As a founder of a software company, I need the code to deliver value as quickly as possible, it is the only way we will survive. It makes sense to slow deployments for costly systems to deploy to—think embedded systems, packaged software, and physical goods. However, as the deployment cost decreases, the need to stop production to fix quality issues also decreases. In fact, with fast systems, as long as we provide visibility to the developers, prevent non-compliant systems from deploying, and implement some sort of incremental rollout (please at least one machine), we should never block CI. The only block on CI should be for human code review and build failure.

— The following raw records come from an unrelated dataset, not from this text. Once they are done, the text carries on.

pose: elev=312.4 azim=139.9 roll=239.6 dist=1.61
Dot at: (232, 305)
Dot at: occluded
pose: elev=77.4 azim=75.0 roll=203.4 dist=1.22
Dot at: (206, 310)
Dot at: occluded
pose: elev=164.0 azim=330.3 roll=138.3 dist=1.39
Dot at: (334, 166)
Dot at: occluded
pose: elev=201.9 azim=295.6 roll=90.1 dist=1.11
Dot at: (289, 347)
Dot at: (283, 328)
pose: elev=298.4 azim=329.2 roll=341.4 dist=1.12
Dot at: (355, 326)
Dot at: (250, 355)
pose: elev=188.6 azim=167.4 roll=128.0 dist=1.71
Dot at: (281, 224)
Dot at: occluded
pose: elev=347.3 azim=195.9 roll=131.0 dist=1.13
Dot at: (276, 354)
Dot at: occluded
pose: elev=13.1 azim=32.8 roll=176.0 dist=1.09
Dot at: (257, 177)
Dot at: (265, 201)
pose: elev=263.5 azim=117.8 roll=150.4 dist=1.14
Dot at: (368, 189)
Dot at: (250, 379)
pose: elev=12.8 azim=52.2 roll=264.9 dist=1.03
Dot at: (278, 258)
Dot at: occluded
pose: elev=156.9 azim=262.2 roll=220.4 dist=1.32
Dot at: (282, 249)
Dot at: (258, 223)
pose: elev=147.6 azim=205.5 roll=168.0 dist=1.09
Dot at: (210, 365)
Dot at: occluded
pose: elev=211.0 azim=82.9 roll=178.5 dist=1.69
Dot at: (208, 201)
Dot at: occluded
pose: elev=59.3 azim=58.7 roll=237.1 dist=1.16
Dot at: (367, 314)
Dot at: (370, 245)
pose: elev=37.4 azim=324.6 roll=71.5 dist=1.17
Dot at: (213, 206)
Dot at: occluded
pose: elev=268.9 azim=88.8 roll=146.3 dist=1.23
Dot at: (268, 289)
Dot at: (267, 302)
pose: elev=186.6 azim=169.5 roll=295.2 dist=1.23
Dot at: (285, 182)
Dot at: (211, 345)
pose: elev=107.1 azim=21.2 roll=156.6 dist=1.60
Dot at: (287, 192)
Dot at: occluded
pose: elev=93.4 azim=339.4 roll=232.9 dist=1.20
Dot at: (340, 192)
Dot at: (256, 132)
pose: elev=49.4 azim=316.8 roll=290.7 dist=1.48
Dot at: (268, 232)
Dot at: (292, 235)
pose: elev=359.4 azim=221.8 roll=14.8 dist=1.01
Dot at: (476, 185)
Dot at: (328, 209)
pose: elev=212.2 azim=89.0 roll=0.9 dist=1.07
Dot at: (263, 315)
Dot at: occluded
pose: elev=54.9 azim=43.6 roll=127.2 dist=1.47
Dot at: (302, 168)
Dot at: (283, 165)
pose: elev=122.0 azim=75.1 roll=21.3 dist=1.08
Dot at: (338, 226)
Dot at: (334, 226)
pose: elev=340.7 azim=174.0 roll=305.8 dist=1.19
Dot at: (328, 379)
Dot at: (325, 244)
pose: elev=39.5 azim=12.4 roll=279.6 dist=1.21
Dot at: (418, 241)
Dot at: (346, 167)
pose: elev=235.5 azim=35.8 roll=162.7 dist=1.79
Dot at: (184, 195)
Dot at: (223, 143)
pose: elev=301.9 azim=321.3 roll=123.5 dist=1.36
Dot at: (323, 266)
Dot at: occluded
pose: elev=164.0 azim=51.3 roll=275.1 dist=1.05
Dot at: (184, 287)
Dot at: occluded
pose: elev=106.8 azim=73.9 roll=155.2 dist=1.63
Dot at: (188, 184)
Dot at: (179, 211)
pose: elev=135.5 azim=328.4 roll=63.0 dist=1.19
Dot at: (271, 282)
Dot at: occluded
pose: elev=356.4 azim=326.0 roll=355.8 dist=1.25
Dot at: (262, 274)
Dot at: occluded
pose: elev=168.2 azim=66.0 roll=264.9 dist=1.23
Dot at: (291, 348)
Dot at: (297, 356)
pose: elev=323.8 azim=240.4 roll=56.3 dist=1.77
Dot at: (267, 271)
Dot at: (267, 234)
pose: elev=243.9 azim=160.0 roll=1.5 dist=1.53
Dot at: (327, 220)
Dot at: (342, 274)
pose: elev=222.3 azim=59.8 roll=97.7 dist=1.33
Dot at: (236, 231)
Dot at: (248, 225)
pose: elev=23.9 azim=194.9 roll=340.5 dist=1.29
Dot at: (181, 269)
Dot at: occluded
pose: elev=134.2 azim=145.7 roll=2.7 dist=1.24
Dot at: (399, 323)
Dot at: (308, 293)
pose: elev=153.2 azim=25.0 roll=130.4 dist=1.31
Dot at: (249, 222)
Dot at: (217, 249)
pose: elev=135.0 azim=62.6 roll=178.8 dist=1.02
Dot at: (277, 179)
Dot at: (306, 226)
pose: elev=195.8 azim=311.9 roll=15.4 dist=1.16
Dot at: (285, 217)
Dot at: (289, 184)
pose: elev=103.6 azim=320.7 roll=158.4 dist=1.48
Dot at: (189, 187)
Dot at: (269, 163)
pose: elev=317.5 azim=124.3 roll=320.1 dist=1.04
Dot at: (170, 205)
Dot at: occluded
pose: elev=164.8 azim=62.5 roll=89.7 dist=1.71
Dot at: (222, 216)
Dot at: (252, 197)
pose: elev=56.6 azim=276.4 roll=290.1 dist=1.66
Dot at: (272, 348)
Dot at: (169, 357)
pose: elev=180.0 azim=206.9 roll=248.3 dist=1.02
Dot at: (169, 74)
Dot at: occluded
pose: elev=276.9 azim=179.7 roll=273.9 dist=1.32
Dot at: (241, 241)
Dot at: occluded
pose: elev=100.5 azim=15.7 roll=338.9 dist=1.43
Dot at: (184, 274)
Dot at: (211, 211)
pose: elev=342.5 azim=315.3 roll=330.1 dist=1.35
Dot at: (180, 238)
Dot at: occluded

Common Limitations of DevSecOps Systems

Products such as GitHub, GitLab, CircleCI, Jenkins and friends are amazing at what they do.  I have used most of them in anger, they all do pretty much the same thing.  Orchestrate software builds, deployments, and testing.  However, they were are built before the world woke up to Software Supply Chain attacks and the Log4Shell CVE.  It was a different world back then.  Most organizations didn’t see open source as a security risk, there was no body of knowledge around securing developer environments and the impact a break there could have.

This forced us DevOps engineers to shove test after test into the pipeline.  Some wizards could craft some efficient pipelines, but they all looked something like this.

Most organizations block CI on test failure. Stopping code from delivering value.

A single pipeline, or set of pipelines, glues together.  If everything magically passes you are granted access to production infrastructure.  The problem is that pipelines break all of the time, and it forces anti-patterns such as combining CI and CD into a single pipeline (aside: see this amazing talk by Adobe and AutoDesk on the benefits on separating these two concerns)  If you are blocking on high/critical CVEs the dev may have to stop feature work for a CVE that doesn’t even matter.  We do all of this in the name of security and compliance.

The thing is, when a CEO has to weigh compliance, security, and revenue, revenue always wins. If complying costs us revenue, there better be a clear payoff. As a result, developers are incentivized to meet tight deadlines by bypassing or disabling testing to ship. Security often takes a backseat, creating a cycle where vulnerabilities slip through unnoticed. While this may provide short-term gains in delivery speed, it exposes organizations to long-term risks like software supply chain attacks or compliance penalties. The perfect system we build falls apart for all but the most regulated industries.

The alternative is creating very restrictive pipeline templates that are forced to execute cleany before software is “allowed” to deliver value.  

The issue lies in how traditional DevSecOps systems enforce security. They inadvertently create bottlenecks by placing tests as rigid gatekeepers in the CI/CD pipeline. When a pipeline breaks, progress halts, and developers lose valuable time investigating false positives or minor issues. In many cases, the CVEs being flagged might not even be exploitable in the application's context, yet they block critical deployments.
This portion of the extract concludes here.